— START Dataset extract —

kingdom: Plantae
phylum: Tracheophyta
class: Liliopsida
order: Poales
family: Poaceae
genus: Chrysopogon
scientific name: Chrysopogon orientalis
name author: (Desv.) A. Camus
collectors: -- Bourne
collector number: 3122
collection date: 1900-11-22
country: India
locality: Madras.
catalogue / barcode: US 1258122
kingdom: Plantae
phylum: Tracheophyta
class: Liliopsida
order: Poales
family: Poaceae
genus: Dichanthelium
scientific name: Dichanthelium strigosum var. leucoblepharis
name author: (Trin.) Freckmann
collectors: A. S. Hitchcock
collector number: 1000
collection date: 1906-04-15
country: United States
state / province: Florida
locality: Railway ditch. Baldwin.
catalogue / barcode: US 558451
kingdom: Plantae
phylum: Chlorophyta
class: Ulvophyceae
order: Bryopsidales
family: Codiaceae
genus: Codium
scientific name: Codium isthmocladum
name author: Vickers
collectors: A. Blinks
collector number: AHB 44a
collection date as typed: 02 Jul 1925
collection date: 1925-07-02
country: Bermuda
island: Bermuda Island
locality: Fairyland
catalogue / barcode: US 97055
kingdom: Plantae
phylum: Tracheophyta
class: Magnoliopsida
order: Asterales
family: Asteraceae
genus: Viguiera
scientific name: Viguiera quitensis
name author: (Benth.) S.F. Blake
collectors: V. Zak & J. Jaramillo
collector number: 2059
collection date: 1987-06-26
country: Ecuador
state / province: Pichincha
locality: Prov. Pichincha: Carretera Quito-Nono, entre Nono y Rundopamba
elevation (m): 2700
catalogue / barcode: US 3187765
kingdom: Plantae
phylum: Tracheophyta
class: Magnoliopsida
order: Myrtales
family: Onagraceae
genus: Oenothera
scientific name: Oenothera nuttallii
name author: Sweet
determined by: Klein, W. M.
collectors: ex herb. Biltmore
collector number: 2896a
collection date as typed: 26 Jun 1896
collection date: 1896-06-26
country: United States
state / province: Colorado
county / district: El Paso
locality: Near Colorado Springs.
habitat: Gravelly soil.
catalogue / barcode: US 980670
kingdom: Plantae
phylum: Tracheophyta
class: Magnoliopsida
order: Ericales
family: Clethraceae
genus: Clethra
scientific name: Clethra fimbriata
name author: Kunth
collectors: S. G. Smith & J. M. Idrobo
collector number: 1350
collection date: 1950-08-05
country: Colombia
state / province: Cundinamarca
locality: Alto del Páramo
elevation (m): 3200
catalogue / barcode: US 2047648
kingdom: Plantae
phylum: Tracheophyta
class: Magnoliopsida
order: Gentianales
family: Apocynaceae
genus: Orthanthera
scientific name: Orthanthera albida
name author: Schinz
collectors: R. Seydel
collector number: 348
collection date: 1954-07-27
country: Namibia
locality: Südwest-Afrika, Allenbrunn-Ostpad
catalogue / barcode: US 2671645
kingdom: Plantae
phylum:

— END Dataset extract —

Stated exercise: Arrange the records from the line holding "collectors: -- Bourne" through the line holding "genus: Orthanthera", inclusive, as a two-column CSV with the headers field and value. Give one row for each line, and put each entry in a single quoted field with any line breaks replaced by spaces.

Finished exercise:
field,value
"collectors:","-- Bourne"
"collector number:","3122"
"collection date:","1900-11-22"
"country:","India"
"locality:","Madras."
"catalogue / barcode:","US 1258122"
"kingdom:","Plantae"
"phylum:","Tracheophyta"
"class:","Liliopsida"
"order:","Poales"
"family:","Poaceae"
"genus:","Dichanthelium"
"scientific name:","Dichanthelium strigosum var. leucoblepharis"
"name author:","(Trin.) Freckmann"
"collectors:","A. S. Hitchcock"
"collector number:","1000"
"collection date:","1906-04-15"
"country:","United States"
"state / province:","Florida"
"locality:","Railway ditch. Baldwin."
"catalogue / barcode:","US 558451"
"kingdom:","Plantae"
"phylum:","Chlorophyta"
"class:","Ulvophyceae"
"order:","Bryopsidales"
"family:","Codiaceae"
"genus:","Codium"
"scientific name:","Codium isthmocladum"
"name author:","Vickers"
"collectors:","A. Blinks"
"collector number:","AHB 44a"
"collection date as typed:","02 Jul 1925"
"collection date:","1925-07-02"
"country:","Bermuda"
"island:","Bermuda Island"
"locality:","Fairyland"
"catalogue / barcode:","US 97055"
"kingdom:","Plantae"
"phylum:","Tracheophyta"
"class:","Magnoliopsida"
"order:","Asterales"
"family:","Asteraceae"
"genus:","Viguiera"
"scientific name:","Viguiera quitensis"
"name author:","(Benth.) S.F. Blake"
"collectors:","V. Zak & J. Jaramillo"
"collector number:","2059"
"collection date:","1987-06-26"
"country:","Ecuador"
"state / province:","Pichincha"
"locality:","Prov. Pichincha: Carretera Quito-Nono, entre Nono y Rundopamba"
"elevation (m):","2700"
"catalogue / barcode:","US 3187765"
"kingdom:","Plantae"
"phylum:","Tracheophyta"
"class:","Magnoliopsida"
"order:","Myrtales"
"family:","Onagraceae"
"genus:","Oenothera"
"scientific name:","Oenothera nuttallii"
"name author:","Sweet"
"determined by:","Klein, W. M."
"collectors:","ex herb. Biltmore"
"collector number:","2896a"
"collection date as typed:","26 Jun 1896"
"collection date:","1896-06-26"
"country:","United States"
"state / province:","Colorado"
"county / district:","El Paso"
"locality:","Near Colorado Springs."
"habitat:","Gravelly soil."
"catalogue / barcode:","US 980670"
"kingdom:","Plantae"
"phylum:","Tracheophyta"
"class:","Magnoliopsida"
"order:","Ericales"
"family:","Clethraceae"
"genus:","Clethra"
"scientific name:","Clethra fimbriata"
"name author:","Kunth"
"collectors:","S. G. Smith & J. M. Idrobo"
"collector number:","1350"
"collection date:","1950-08-05"
"country:","Colombia"
"state / province:","Cundinamarca"
"locality:","Alto del Páramo"
"elevation (m):","3200"
"catalogue / barcode:","US 2047648"
"kingdom:","Plantae"
"phylum:","Tracheophyta"
"class:","Magnoliopsida"
"order:","Gentianales"
"family:","Apocynaceae"
"genus:","Orthanthera"